Enterprises can deploy active/standby HA or shared storage clusters separately, or combine them to build higher-level HA solutions, such as dual data centers in the same city (SSC+HAC) and three data centers in two cities (SSC+HAC+RHAC).
GBase 8sTwo地三中心方案
At present, the GBase 8s HA cluster solution can achieve RPO=0 and RTO<30s, and in real business scenarios, the active/standby switchover can be completed in about 10-15 seconds.
With its outstanding capabilities, GBase 8s has served many key core businesses in industries such as finance, rail transit, energy, and government, and has won the trust of customers in key industries.
For example, the State Grid dispatching cloud platform, with more than 50TB of business data, successfully replaced Oracle with the SSC+RHAC high-availability solution, and realized second-level data synchronization between local and remote read/write splitting active-active clusters through the construction of thousands of kilometers of remote remote disaster recovery solutions, and the database is completely transparent to applications, with a maximum continuous operation of more than 600 days.
The second phase of Shenzhen Metro CLC and the Internet ticketing management system set up SSC+HAC mode at the main production cloud center and each station to realize the high-availability cluster function. It can meet the stable operation of 4000 concurrency for more than 1 hour, tens of millions of data volumes, and millisecond-level query response.
The core system of a commercial bank in a southwest city adopts the SSC+HAC high-availability solution, and after the database is replaced, it continues to run online for more than 760 days, which fully reflects the stability of GBase 8s.
Summary: The pursuit of business continuity knows no bounds
In the future, GBase 8s will continue to optimize and improve its high-availability solutions, such as providing more fine-grained resource management and control capabilities, and locking the tables involved in some transactions after the primary node fails, so that other tables can still be opened for transactions. In addition, session persistence and transaction persistence capabilities are provided. Support data sharding in shared storage clusters, reduce conflicts, and more.
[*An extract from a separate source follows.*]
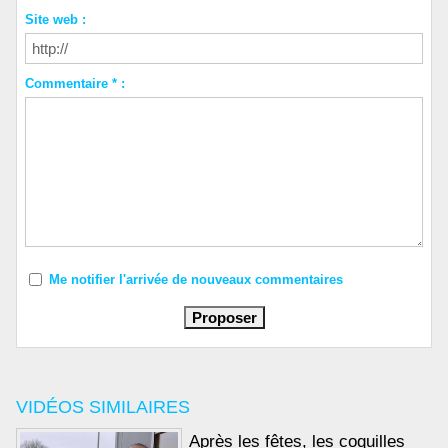
Site web :
Commentaire * :
Me notifier l'arrivée de nouveaux commentaires
VIDÉOS SIMILAIRES
Après les fêtes, les coquilles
"Ensuring the best business continuity for our customers, no matter what kind of database failure, is not perceived to the customer, which is our ultimate goal." Cui Zhiwei said that GBASE will continue to build a trustworthy database for users, and more and more real user scenarios have polished GBase 8s to be more stable and reliable, and its SSC cluster has been launched hundreds of sets, and the recognition of customers has given him great confidence.
In the era of the digital economy, the pursuit of business continuity is endless. However, in the case of limited resources, whether it is high availability or business continuity, users and vendors need to work together to achieve better results.
"On the user side, leaders and technical teams should formulate reasonable high-availability handover goals, break the strong binding between key systems and high-availability capabilities, and design high-availability goals according to the real characteristics of the system business. On the database vendor side, they should optimize the high availability of their products according to the needs of users' application scenarios, and do not always spell an unreliable failover time. To borrow the end of this paragraph in the article, I hope that with the joint efforts of users and manufacturers, the high availability of the system can be continuously improved, and the business continuity performance can be better guaranteed.